Suppose we have a random variable $X$ taking in values in $\{ x_1, .., x_a \}$, and a discrete memoryless channel (DMC), $M$, represented as a matrix, with output alphabet $\{ y_1, .., y_b\}$where its entries $M_{xy} = p_{Y|X}(y|x)$ are the conditional probabilities of the output.
The question now asks to
Show: if two columns of $M$ are linearly dependent, say (WLOG) $\mathbf c_i = k\mathbf c_j$ for a constant $k$, then the channel $M''$ obtained via merging the columns $\mathbf c_i$ and $\mathbf c_j$ by summing them together (so $M''$ has 1 fewer column than $M$) has the same capacity as $M$.
Here capacity $C$ of a DMC is defined as $C = sup\ I(X;Y)$ over the distributions $p_X$ of $X$.

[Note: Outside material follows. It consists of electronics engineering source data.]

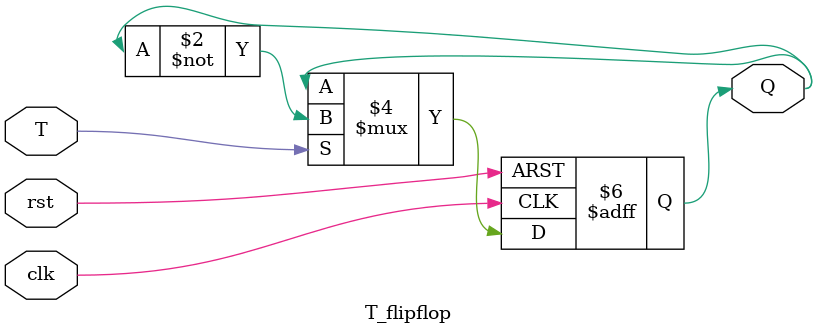
<source format=v>
module T_flipflop (
    input  wire clk, rst, T,
    output reg  Q
);

    always @(posedge clk or posedge rst) begin
        if (rst)
            Q <= 1'b0;       // Asynchronous reset
        else if (T)
            Q <= ~Q;         // Toggle when T = 1
        else
            Q <= Q;          // Hold when T = 0
    end

endmodule
</source>
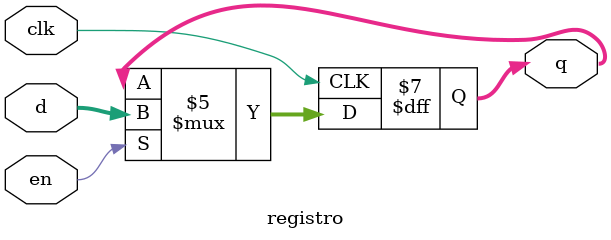
<source format=v>
`timescale 1ns / 1ps
module registro(
    input clk,
    input en,
	 input [13:0] d,	 
    output reg[13:0] q
    );
	 
  initial q=0;
  always@(posedge clk)
  begin
      if(en==1)
		    q=d;
  end

endmodule

</source>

Any help is greatly appreciated!
The idea here is that, to decode, it makes no difference to know that the output is $y_i$, $y_j$, hence it's equivalent to fuse the two ouputs in one. With that idea, consider
$$ H(X|Y) = \sum_y p(Y=y) H(X|Y=y) \tag1$$
Separate the two terms in the sum with the two elements $y_i$, $y_j$:
$$p(Y=y_i) H(X|Y=y_i)+p(Y=y_j) H(X|Y=y_j) \tag2$$
Now, using Bayes inversion
$$ \frac{p(X=x_k|Y=y_j)}{p(X=x_k|Y=y_i)} = c \frac{P(Y=y_i)}{P(Y=y_j)} \tag3 $$ which does not depend on $k$, hence, as expected. This readily implies $p(X=x_k|Y=y_j)=p(X=x_k|Y=y_i)$ and $H(X|Y=y_i)=H(X|Y=y_j)$
Can you go on from here?